Work to complete
Leave out the pictures and reproduce all of the data exactly.

┌─ Dataset extract

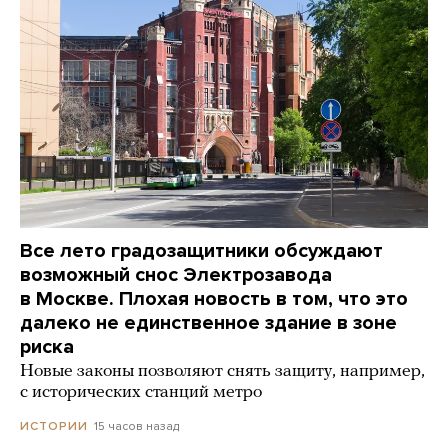
Все лето градозащитники обсуждают
возможный снос Электрозавода
в Москве. Плохая новость в том, что это
далеко не единственное здание в зоне
риска
Новые законы позволяют снять защиту, например,
с исторических станций метро
15 часов назад
ИСТОРИИ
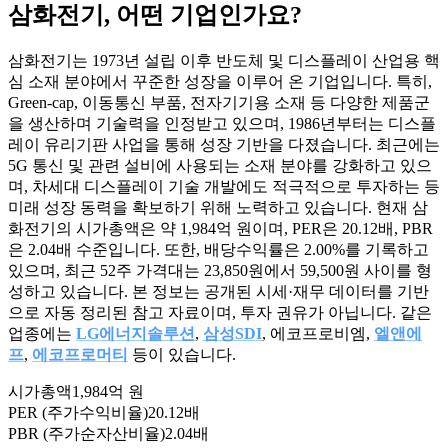
삼화전기
, 어떤 기업인가요?
삼화전기는 1973년 설립 이후 반도체 및 디스플레이 산업용 핵
심 소재 분야에서 꾸준한 성장을 이루어 온 기업입니다. 특히,
Green-cap, 이동통신 부품, 전자기기용 소재 등 다양한 제품군
을 생산하며 기술력을 인정받고 있으며, 1986년부터는 디스플
레이 유리기판 사업을 통해 성장 기반을 다졌습니다. 최근에는
5G 통신 및 관련 설비에 사용되는 소재 분야를 강화하고 있으
며, 차세대 디스플레이 기술 개발에도 적극적으로 투자하는 등
미래 성장 동력을 확보하기 위해 노력하고 있습니다. 현재 삼
화전기의 시가총액은 약 1,984억 원이며, PER은 20.12배, PBR
은 2.04배 수준입니다. 또한, 배당수익률은 2.00%를 기록하고
있으며, 최근 52주 가격대는 23,850원에서 59,500원 사이를 형
성하고 있습니다. 본 정보는 공개된 시세·재무 데이터를 기반
으로 자동 정리된 참고 자료이며, 투자 권유가 아닙니다. 같은
업종에는
LG에너지솔루션
,
삼성SDI
, 에코프로비엠,
엘앤에
프
,
에코프로머티
등이 있습니다.
시가총액
1,984억 원
PER (주가수익비율)
20.12배
PBR (주가순자산비율)
2.04배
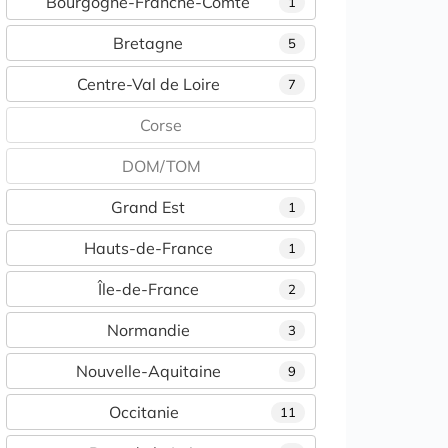
Bourgogne-Franche-Comté
1
Bretagne
5
Centre-Val de Loire
7
Corse
DOM/TOM
Grand Est
1
Hauts-de-France
1
Île-de-France
2
Normandie
3
Nouvelle-Aquitaine
9
Occitanie
11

└─

Result below
Все лето градозащитники обсуждают
возможный снос Электрозавода
в Москве. Плохая новость в том, что это
далеко не единственное здание в зоне
риска
Новые законы позволяют снять защиту, например,
с исторических станций метро
15 часов назад
ИСТОРИИ
삼화전기
, 어떤 기업인가요?
삼화전기는 1973년 설립 이후 반도체 및 디스플레이 산업용 핵
심 소재 분야에서 꾸준한 성장을 이루어 온 기업입니다. 특히,
Green-cap, 이동통신 부품, 전자기기용 소재 등 다양한 제품군
을 생산하며 기술력을 인정받고 있으며, 1986년부터는 디스플
레이 유리기판 사업을 통해 성장 기반을 다졌습니다. 최근에는
5G 통신 및 관련 설비에 사용되는 소재 분야를 강화하고 있으
며, 차세대 디스플레이 기술 개발에도 적극적으로 투자하는 등
미래 성장 동력을 확보하기 위해 노력하고 있습니다. 현재 삼
화전기의 시가총액은 약 1,984억 원이며, PER은 20.12배, PBR
은 2.04배 수준입니다. 또한, 배당수익률은 2.00%를 기록하고
있으며, 최근 52주 가격대는 23,850원에서 59,500원 사이를 형
성하고 있습니다. 본 정보는 공개된 시세·재무 데이터를 기반
으로 자동 정리된 참고 자료이며, 투자 권유가 아닙니다. 같은
업종에는
LG에너지솔루션
,
삼성SDI
, 에코프로비엠,
엘앤에
프
,
에코프로머티
등이 있습니다.
시가총액
1,984억 원
PER (주가수익비율)
20.12배
PBR (주가순자산비율)
2.04배
Bourgogne-Franche-Comté
1
Bretagne
5
Centre-Val de Loire
7
Corse
DOM/TOM
Grand Est
1
Hauts-de-France
1
Île-de-France
2
Normandie
3
Nouvelle-Aquitaine
9
Occitanie
11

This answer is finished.